Firewall Rule to block access to php files


I would like to create a Firewall rule that would block access to php files in the wp-content folder (that way it would protect both themes and plugins). I added a rule someone else suggested on another post, but when I test and go to a url to a php file in one of my plugins folders, I get a white page not an action denied 1020 message, so I don’t think it’s working.

This is the rule I deployed:

(http.request.uri.path contains " /wp-content/" and http.request.uri.path contains “.php”)

This other one is working and shows a 1020, however, I believe this would only protect the php inside the plugins folders, thus not the themes:

(http.request.uri.path contains “/wp-content/plugins” and not http.referer contains “”)

Can anyone provide a rule to protect all php files within the content folder? Or any ideas why the first rule doesn’t seem to be working?
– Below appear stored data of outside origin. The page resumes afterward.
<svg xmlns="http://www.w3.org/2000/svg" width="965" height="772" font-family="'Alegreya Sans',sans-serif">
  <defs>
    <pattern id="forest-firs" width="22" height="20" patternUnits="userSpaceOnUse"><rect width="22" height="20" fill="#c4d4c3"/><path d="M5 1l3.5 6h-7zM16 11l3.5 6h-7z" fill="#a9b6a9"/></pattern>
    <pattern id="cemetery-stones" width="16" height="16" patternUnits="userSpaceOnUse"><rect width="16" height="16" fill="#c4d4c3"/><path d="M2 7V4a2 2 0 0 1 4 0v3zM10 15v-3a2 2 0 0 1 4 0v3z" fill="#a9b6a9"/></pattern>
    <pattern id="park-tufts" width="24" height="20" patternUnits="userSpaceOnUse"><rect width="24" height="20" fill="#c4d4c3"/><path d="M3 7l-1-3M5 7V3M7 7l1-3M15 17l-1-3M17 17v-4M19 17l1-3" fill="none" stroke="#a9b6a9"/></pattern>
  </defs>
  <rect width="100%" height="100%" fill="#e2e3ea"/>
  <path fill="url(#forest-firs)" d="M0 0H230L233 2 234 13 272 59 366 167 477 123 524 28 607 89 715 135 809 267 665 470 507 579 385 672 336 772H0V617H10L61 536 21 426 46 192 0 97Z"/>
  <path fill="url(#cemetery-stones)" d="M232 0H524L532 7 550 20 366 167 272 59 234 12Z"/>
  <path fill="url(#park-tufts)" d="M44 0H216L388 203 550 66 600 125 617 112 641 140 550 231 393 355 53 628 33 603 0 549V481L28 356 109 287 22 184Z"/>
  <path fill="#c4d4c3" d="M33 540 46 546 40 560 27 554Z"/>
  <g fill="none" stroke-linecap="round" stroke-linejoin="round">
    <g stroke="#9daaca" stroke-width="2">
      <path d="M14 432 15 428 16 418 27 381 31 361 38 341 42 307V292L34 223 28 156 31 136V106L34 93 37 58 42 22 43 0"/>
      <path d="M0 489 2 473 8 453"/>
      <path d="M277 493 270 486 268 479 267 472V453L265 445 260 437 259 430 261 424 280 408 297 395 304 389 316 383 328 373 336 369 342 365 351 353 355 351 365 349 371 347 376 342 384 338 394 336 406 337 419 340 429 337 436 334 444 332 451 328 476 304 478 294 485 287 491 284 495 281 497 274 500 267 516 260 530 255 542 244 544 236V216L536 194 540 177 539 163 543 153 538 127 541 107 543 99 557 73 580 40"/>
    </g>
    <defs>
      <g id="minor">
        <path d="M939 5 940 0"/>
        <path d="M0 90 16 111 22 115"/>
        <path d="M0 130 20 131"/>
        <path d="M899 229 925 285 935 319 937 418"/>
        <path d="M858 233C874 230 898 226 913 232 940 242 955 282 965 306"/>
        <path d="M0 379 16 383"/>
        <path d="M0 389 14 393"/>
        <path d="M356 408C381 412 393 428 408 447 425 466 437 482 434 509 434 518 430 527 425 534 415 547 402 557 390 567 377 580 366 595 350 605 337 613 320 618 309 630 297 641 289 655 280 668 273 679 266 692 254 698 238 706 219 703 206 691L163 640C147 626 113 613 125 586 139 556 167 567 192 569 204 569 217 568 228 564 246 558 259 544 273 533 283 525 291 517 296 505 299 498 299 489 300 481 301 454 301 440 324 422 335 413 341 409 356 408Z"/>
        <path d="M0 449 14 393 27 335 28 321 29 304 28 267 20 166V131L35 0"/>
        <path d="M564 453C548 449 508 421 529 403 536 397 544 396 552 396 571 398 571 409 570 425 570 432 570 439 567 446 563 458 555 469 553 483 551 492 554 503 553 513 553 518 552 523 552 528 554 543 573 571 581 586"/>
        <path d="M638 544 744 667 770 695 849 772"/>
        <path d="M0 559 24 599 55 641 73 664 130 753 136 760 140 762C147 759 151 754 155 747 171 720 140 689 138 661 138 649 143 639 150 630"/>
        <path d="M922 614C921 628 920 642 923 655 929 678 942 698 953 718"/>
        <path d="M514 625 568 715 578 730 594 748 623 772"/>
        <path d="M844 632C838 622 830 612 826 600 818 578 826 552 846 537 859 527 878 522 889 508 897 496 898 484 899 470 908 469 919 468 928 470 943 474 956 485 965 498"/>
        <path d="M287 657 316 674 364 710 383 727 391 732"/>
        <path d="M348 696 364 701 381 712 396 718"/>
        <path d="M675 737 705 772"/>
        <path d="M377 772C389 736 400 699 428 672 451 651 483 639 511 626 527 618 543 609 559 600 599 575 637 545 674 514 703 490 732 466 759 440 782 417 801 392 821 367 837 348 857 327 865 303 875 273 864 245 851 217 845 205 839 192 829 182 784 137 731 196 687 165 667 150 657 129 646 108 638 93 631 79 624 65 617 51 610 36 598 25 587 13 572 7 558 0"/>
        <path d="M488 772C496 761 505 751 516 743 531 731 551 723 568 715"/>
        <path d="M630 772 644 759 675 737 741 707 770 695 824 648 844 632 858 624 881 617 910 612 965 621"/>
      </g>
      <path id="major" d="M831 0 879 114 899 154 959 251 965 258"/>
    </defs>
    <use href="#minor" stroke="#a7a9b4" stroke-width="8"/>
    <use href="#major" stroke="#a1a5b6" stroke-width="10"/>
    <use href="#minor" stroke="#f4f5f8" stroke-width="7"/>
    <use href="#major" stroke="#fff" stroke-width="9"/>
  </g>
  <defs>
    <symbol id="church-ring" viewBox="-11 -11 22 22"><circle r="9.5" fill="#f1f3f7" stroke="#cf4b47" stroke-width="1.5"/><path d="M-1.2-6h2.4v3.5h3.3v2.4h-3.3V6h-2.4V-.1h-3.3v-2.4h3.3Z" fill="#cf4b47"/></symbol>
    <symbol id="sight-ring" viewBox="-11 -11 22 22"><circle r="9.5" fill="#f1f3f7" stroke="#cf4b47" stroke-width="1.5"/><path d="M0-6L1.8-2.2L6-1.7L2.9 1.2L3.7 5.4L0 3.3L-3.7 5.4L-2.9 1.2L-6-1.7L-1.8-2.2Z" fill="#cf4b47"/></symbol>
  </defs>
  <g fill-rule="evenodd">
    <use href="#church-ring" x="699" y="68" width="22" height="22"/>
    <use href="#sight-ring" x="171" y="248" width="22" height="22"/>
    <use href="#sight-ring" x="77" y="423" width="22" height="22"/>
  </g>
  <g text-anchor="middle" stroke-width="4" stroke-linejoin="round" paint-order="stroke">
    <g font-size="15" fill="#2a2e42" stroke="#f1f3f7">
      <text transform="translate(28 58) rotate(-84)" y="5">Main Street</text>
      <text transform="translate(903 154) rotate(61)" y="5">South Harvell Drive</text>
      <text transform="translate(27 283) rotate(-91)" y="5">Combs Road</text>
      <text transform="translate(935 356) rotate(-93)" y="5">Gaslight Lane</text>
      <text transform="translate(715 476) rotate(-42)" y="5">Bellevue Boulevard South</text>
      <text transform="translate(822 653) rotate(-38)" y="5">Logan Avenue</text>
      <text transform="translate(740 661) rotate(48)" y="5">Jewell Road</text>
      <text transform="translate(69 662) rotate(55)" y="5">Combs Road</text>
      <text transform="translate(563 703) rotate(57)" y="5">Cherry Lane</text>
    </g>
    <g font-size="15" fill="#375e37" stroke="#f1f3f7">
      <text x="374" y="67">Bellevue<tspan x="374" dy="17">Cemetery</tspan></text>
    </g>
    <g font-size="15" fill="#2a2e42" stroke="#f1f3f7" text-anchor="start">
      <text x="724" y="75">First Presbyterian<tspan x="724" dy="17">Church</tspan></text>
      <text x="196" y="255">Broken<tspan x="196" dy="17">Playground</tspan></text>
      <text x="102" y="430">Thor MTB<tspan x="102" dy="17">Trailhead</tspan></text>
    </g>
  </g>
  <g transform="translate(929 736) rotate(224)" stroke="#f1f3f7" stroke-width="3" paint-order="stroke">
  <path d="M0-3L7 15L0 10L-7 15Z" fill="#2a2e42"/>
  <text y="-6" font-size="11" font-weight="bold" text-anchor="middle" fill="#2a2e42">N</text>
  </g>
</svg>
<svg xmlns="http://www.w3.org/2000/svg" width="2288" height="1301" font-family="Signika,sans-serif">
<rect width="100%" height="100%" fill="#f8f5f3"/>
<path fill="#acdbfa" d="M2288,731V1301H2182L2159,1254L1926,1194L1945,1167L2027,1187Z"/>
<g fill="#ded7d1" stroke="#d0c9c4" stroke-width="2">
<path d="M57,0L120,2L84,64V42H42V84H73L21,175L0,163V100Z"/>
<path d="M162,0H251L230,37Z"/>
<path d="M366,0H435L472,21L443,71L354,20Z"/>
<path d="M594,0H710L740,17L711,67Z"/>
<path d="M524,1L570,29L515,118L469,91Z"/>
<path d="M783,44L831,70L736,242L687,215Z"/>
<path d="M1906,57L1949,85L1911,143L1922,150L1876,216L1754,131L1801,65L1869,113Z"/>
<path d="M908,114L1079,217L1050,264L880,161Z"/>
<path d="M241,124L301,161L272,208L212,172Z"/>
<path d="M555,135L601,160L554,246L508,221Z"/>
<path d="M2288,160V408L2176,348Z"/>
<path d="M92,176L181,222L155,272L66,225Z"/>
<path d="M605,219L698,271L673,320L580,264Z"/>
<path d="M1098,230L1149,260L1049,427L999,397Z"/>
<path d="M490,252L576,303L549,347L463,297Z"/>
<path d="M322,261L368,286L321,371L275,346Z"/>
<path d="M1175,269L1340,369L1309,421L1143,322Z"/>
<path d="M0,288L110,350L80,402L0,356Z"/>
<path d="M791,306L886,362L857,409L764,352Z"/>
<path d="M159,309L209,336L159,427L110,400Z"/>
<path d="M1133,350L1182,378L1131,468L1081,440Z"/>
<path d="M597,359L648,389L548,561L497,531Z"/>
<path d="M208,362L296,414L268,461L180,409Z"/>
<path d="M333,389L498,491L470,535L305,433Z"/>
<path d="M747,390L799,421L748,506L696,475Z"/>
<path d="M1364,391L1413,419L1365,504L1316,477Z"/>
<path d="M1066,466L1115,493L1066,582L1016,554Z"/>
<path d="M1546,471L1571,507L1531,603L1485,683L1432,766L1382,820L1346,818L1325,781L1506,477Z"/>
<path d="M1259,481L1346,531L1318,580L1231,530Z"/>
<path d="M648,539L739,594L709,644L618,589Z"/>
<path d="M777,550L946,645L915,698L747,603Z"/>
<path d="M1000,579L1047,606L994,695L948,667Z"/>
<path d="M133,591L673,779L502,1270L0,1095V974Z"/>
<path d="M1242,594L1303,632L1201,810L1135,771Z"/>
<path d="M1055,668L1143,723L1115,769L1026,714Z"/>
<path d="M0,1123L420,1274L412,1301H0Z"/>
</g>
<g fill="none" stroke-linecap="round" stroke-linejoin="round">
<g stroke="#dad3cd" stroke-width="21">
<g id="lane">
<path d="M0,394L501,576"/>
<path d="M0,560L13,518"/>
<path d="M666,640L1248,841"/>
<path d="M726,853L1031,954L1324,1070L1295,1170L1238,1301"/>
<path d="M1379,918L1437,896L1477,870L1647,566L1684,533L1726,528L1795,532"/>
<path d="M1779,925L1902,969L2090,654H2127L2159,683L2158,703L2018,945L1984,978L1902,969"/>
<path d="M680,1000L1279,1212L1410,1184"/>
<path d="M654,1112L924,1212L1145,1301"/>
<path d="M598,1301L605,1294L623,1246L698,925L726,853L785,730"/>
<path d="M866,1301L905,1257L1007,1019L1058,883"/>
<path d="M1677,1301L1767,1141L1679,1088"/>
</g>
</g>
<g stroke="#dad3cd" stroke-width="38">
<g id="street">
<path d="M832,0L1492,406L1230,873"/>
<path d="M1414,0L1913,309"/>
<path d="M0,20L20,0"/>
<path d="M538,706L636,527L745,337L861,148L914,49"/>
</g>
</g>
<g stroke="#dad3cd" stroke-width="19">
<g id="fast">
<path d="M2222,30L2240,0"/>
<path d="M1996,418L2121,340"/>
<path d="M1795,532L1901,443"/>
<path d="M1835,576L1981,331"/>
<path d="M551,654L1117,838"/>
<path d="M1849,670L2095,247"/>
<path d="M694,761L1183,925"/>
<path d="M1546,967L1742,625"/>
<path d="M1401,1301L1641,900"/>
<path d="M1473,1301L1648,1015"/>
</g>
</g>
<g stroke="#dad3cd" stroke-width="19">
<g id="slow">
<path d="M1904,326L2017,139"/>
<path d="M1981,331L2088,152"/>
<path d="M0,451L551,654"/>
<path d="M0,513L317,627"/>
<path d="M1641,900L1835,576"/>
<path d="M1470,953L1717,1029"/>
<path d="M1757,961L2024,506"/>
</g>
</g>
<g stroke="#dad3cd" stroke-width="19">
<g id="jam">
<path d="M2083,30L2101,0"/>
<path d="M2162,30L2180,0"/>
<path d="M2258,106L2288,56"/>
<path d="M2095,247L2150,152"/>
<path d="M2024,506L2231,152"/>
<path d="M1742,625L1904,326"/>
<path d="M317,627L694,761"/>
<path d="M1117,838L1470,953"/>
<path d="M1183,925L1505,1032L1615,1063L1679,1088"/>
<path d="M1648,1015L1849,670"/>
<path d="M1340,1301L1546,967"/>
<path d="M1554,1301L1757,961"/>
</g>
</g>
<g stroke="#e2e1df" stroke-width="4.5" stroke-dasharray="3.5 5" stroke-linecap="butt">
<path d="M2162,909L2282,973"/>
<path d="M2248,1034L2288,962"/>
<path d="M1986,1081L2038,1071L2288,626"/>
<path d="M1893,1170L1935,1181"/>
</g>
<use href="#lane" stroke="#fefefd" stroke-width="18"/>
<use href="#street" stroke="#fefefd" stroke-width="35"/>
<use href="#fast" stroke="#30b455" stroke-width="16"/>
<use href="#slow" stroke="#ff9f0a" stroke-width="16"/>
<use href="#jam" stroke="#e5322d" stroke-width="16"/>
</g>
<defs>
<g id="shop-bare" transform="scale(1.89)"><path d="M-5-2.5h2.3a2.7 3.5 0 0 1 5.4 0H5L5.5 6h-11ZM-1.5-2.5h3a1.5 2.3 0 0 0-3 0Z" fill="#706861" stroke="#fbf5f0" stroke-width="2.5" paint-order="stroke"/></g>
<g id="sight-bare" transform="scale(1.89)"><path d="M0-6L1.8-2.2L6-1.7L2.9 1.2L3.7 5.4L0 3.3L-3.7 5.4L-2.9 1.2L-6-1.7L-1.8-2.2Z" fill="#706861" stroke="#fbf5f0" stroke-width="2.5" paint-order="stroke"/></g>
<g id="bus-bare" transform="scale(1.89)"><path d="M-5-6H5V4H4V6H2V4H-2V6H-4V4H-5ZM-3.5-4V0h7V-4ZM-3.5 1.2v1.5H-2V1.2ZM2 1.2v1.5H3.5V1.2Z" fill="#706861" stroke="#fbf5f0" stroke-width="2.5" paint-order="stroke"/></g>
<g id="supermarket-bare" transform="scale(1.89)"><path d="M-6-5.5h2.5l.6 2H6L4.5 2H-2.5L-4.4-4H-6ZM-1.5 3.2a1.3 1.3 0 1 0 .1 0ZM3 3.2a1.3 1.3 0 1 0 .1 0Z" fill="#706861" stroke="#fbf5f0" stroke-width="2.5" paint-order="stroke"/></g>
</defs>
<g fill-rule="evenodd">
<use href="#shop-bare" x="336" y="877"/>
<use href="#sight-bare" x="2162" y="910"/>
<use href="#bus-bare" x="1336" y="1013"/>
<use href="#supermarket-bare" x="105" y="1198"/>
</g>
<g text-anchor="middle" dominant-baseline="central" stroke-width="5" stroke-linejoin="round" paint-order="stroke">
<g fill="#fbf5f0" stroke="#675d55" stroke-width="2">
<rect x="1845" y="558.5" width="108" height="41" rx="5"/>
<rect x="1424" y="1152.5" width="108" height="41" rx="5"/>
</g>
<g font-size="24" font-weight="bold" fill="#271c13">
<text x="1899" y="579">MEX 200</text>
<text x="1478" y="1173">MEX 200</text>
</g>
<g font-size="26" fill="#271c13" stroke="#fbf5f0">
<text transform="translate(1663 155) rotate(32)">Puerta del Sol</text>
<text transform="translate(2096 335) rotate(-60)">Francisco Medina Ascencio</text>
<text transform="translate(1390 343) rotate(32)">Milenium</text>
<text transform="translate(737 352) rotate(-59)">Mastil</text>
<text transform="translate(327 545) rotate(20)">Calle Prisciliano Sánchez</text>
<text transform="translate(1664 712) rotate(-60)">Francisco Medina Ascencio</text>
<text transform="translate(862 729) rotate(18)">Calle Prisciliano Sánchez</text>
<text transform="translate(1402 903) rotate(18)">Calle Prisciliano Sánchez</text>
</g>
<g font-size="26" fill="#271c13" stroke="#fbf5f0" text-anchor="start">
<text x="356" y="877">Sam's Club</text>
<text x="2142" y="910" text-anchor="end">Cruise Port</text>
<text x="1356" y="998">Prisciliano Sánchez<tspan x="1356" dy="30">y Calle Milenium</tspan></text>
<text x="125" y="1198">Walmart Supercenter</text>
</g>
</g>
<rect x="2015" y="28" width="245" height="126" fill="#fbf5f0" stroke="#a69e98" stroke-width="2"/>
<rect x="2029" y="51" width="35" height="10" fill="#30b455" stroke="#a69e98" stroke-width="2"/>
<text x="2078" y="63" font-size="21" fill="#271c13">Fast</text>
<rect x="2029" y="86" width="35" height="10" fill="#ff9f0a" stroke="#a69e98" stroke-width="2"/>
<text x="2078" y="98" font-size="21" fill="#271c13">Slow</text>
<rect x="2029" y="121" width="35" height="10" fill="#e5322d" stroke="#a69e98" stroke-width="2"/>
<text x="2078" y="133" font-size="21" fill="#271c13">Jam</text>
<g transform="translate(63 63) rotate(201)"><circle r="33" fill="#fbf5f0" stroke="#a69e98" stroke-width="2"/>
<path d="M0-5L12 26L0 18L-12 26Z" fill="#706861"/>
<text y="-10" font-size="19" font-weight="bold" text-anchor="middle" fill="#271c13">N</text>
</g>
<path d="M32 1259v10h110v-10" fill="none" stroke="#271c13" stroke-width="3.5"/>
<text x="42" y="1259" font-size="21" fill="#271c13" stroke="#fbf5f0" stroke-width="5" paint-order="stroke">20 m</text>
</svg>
Try getting rid of the dot in front of php. I’ve had problems with leading dots in Firewall Rules.

Though my opinion is that this protection is unnecessary unless your site has an underlying vulnerability that shouldn’t be there in the first place.

Thanks for the suggestion @sdayman. I just tried removing the . before php, but still the rule doesn’t seem to take – no 1020 access denied message, just a blank page.

Any rule in mind that would protect the theme’s php files? I can have 2 separate rules: one for plugins, already working, and one for the theme.

Would something like this work?

(http.request.uri.path contains “/wp-content/themes” and not http.referer contains “”)

Thanks for your help!


http.request.uri contains "php"

This way you will block access to all .php files.

When you need to login, you will temporary add your IP to Whitelist in IP Access Rules in Tools.

You can find your IP at this link.

Wouldn’t that create issues since all WP php files would get blocked? @kunal.desai1

Yes. All WP files will get blocked but you can temporary whitelist your IP when you need to login. Delete once your work is over.

You can find your IP at this link.

This topic was automatically closed after 30 days. New replies are no longer allowed.